The attack was purely automatic-there was no big red "FIRE" button anywhere on the plane. The laser radar system instantaneously measured the exact size of the SS-12 rocket and aimed the laser at the rocket motor section, the point of maximum pressure on the missile. The laser radar also provided an atmospheric correction to the laser telescope's deformable mirror to adjust for temperature gradients from the Dragon to the target. Finally, the big COIL, or chlorine-oxygen-iodine laser, fired. A four-foot-diameter beam of high-energy laser light shot from the nose of the AL-52 and was focused by the deformable mirror down to a spot the size of a basketball on the motor section of the first rocket. The beam was completely invisible to the cockpit crew-they could see the mirror turret moving slightly, tracking the target, but nothing else.

Patrick switched the large full-color supercockpit display on the right-side instrument panel to the telescope view. He was now looking right down the barrel of the laser, watching an optical presentation of what the laser attack computer was looking at. The SA-10 missile was clearly visible, tracked and illuminated by the laser radar arrays and focused to razor-sharp clarity by the deformable mirror. The crosshairs in the center of the display were dead on the rear one-third of the missile-the center of the SA-10's rocket motor. Patrick increased the magnification and was even able to read markings on the side of the missile.

As the missile flew higher and higher in the sky, its thermodynamic pressures were building as well-pressure from the force of the engines, pressure from the atmosphere, pressure from gravity, pressure from building speed, and pressure created by the guidance system acting through the rocket's fins and gyros. Finally, the heat from the laser burned through the missile's skin enough that the skin surrounding the motor section couldn't contain the immense internal pressures or structurally hold the outside air pressures, and the missile ripped apart like a rotten banana and exploded.

"Missile destroyed!" Patrick shouted. "We got it!"

The attack computer immediately shifted to the Second SA-10 missile, launched seconds after the first, and the result was just as successful and just as spectacular. "Missile two destroyed! Towed array in standby… laser's ready to shoot again, all threats down. Hot damn!"

Sky Masters Inc. needed a realistic real-world test of its airborne laser technology, so Patrick McLanahan, overseeing the program, thought of the easiest and fastest way to test it out-fly over a country that liked to shoot missiles without warning and see if it worked. Libya filled the bill nicely. Libya had the best military hardware its oil money could buy, and they were notorious for firing on stray aircraft without warning. Plus, most of Libya south of Tripoli was open desert, so there was little risk of anyone being hurt by falling debris or misses-or, if the test didn't work, falling pieces of the AL-52 Dragon.

"Have we had enough, boss?" Franken asked. "I sure have."
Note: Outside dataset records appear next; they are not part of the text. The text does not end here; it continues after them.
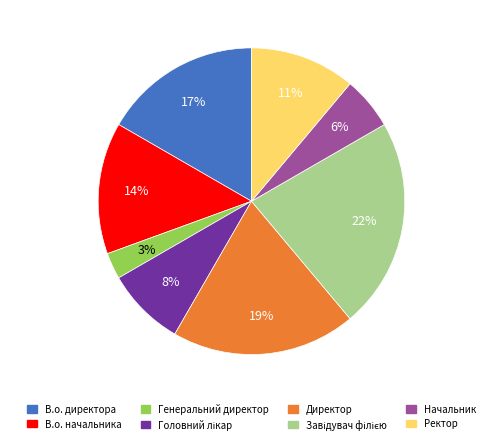

Count the number of slices in the pie.

8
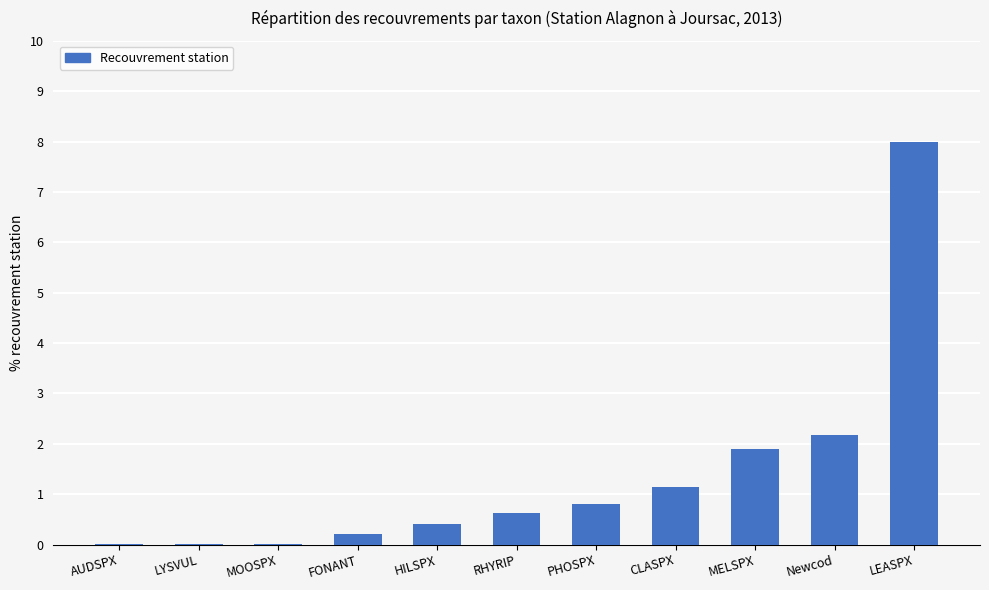

The chart shows a value of 2.2 at Newcod. True or false?

True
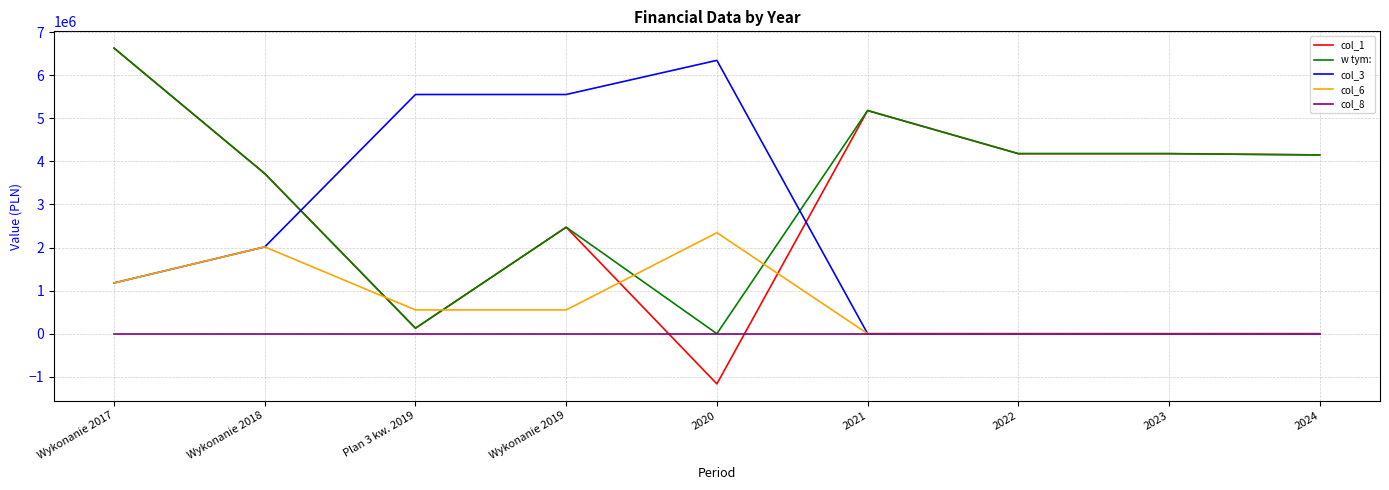

Is it true that col_6 equals -795851.6 at 2022?

False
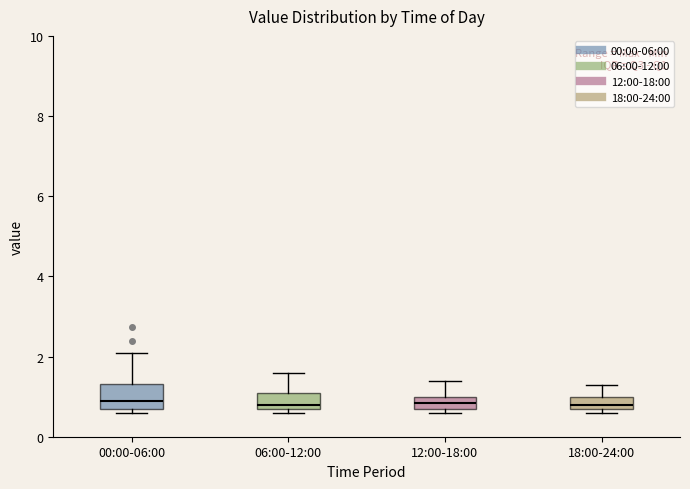

Comparing the boxes themselves (not the whiskers), which one is the tallest?

00:00-06:00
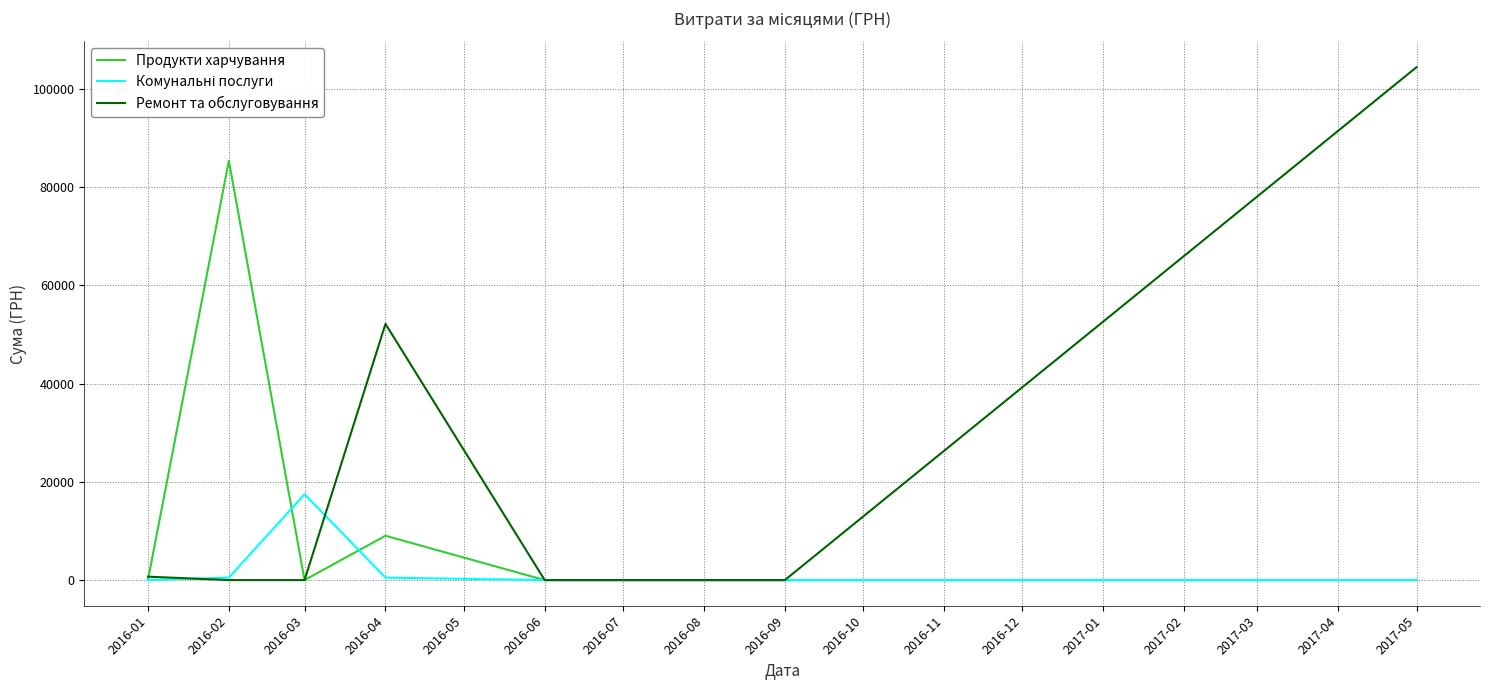

What is the difference between the highest and lowest values at 2016-03?

17480.5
"I don't want to hang around here any more than I have to, Bud," Patrick said. "But I'd sure like to wring the laser out a little more." At that moment, both crew members received a warning message on their threat receiver, one of the multifunction displays in the center of the Dragon's instrument panel. "Just got swept by fighter radar," Patrick said. "I think it might be time to head home."

"Good deal," Franken said. He started a slow left turn to the north, mindful of the towed array still extended behind them-they could easily turn quickly enough to wrap themselves up in their own array's cable. "Just keep those puppies off us."

"LADAR coming on," Patrick said. He activated the laser radar for only a few seconds, but the laser radar's power and tight resolution drew an amazingly detailed picture of all air targets within a hundred miles. "We've got a flight of two MiG-29 interceptors, coming from Tripoli," Patrick said. "When you roll out, they'll be at your nine-thirty position, sixty-one miles, high. Heading zero-onezero will put them at your nine o'clock." The pulse-Doppler radar on the MiG-29, another Libyan purchase from the Russians, could not detect a target with a closure rate equal to the aircraft airspeed.